**EXERCISE DIRECTIONS**
Would you transcribe the entries below, beginning at the line with "Computer Science and Engineering (CSCE) 1" and ending after the line with "Prerequisites: CSCE 101 or parallel.", exactly, with no picture and nothing more?

Source records:
**********
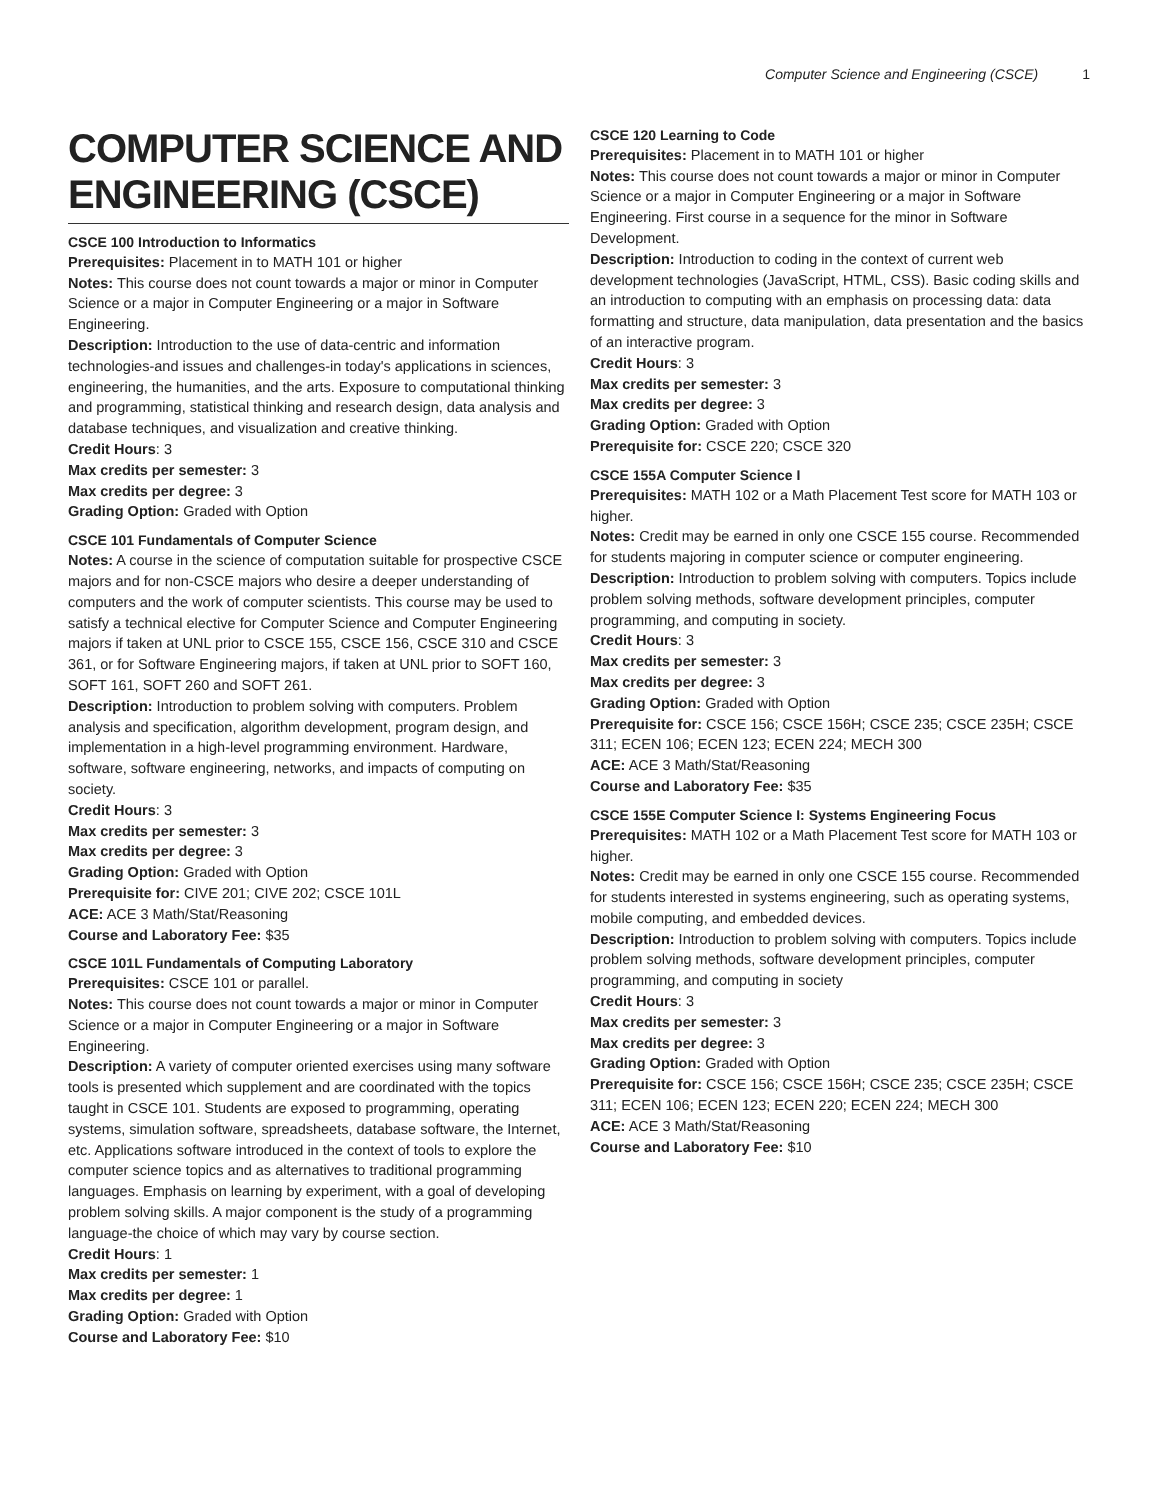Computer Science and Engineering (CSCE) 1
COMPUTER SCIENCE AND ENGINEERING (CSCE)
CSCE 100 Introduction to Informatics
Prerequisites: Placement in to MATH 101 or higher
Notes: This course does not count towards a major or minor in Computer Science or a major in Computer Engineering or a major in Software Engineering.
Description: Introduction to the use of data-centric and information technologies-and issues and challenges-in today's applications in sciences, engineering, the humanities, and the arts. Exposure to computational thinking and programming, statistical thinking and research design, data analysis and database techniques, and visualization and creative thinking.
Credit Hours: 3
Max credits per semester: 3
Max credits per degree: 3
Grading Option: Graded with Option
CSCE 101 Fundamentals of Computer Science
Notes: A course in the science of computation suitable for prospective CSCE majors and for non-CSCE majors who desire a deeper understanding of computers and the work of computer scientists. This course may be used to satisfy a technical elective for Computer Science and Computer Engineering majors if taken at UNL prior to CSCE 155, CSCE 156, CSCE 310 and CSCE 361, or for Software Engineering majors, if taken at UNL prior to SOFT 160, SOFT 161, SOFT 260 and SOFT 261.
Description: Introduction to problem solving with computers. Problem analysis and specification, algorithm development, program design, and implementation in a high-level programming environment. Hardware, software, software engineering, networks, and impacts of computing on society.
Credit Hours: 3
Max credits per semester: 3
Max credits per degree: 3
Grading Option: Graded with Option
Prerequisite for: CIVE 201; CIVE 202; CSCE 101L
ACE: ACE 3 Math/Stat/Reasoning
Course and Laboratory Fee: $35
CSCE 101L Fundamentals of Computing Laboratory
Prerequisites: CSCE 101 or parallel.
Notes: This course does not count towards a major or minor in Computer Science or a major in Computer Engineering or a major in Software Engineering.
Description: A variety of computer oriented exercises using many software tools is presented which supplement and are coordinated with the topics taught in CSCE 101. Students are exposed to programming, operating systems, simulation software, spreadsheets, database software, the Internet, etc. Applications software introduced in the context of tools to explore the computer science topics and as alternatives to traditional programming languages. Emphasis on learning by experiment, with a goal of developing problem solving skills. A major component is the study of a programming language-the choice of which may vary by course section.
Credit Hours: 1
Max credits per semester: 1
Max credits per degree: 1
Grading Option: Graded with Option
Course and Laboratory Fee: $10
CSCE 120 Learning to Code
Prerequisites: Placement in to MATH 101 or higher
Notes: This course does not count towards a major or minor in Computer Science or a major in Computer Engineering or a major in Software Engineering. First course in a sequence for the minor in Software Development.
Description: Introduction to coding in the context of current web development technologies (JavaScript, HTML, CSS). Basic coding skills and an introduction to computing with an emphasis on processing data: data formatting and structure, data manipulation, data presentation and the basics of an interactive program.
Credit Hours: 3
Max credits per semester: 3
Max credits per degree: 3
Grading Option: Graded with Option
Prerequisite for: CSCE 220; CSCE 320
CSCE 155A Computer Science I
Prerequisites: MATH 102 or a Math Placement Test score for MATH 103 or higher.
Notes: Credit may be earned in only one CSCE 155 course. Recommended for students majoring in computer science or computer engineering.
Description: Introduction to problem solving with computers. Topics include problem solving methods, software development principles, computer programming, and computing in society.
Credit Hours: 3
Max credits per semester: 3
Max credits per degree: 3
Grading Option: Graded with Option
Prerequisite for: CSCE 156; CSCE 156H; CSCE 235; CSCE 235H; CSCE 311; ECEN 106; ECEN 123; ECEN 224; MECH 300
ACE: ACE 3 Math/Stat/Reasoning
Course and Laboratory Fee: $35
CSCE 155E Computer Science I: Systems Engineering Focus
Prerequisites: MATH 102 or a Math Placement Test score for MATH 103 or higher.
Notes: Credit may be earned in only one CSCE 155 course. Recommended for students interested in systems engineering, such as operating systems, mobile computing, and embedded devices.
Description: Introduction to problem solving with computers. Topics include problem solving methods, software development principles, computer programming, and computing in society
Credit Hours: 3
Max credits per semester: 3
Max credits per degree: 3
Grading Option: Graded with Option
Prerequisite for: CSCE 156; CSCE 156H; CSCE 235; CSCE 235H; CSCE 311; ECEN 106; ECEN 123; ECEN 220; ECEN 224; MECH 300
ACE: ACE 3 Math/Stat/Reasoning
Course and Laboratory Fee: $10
**********
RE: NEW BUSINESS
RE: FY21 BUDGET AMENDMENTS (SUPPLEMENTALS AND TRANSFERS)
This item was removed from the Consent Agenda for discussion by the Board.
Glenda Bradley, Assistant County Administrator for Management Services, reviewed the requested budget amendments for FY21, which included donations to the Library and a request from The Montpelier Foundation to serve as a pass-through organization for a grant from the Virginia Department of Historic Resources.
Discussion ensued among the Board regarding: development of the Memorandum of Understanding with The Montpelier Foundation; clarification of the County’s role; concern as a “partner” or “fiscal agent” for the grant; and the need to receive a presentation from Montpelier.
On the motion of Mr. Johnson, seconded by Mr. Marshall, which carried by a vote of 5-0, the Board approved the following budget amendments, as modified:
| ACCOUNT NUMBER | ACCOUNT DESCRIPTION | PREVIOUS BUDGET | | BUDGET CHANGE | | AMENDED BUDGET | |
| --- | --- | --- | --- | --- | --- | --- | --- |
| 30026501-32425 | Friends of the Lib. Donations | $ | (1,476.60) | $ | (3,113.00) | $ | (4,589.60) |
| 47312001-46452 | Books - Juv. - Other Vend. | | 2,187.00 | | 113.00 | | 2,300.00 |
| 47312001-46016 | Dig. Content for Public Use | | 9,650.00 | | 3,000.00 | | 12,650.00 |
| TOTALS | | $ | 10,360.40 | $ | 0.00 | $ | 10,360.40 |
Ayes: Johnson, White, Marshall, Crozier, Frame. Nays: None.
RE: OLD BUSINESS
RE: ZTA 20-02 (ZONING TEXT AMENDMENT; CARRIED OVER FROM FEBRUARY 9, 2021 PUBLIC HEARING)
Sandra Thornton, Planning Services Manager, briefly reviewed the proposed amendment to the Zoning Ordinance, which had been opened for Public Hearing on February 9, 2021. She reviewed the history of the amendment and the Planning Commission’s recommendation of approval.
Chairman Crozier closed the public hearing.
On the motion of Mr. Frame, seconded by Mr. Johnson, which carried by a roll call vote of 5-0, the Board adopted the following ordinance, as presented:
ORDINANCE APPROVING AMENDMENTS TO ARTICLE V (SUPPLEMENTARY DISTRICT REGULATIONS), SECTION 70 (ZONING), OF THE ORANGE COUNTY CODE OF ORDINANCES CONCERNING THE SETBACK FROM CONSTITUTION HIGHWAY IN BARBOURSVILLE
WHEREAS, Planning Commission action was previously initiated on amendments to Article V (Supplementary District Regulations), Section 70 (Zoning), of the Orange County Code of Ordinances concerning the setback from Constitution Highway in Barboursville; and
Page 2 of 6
**********
**ANSWER SECTION**
Computer Science and Engineering (CSCE) 1
COMPUTER SCIENCE AND ENGINEERING (CSCE)
CSCE 100 Introduction to Informatics
Prerequisites: Placement in to MATH 101 or higher
Notes: This course does not count towards a major or minor in Computer Science or a major in Computer Engineering or a major in Software Engineering.
Description: Introduction to the use of data-centric and information technologies-and issues and challenges-in today's applications in sciences, engineering, the humanities, and the arts. Exposure to computational thinking and programming, statistical thinking and research design, data analysis and database techniques, and visualization and creative thinking.
Credit Hours: 3
Max credits per semester: 3
Max credits per degree: 3
Grading Option: Graded with Option
CSCE 101 Fundamentals of Computer Science
Notes: A course in the science of computation suitable for prospective CSCE majors and for non-CSCE majors who desire a deeper understanding of computers and the work of computer scientists. This course may be used to satisfy a technical elective for Computer Science and Computer Engineering majors if taken at UNL prior to CSCE 155, CSCE 156, CSCE 310 and CSCE 361, or for Software Engineering majors, if taken at UNL prior to SOFT 160, SOFT 161, SOFT 260 and SOFT 261.
Description: Introduction to problem solving with computers. Problem analysis and specification, algorithm development, program design, and implementation in a high-level programming environment. Hardware, software, software engineering, networks, and impacts of computing on society.
Credit Hours: 3
Max credits per semester: 3
Max credits per degree: 3
Grading Option: Graded with Option
Prerequisite for: CIVE 201; CIVE 202; CSCE 101L
ACE: ACE 3 Math/Stat/Reasoning
Course and Laboratory Fee: $35
CSCE 101L Fundamentals of Computing Laboratory
Prerequisites: CSCE 101 or parallel.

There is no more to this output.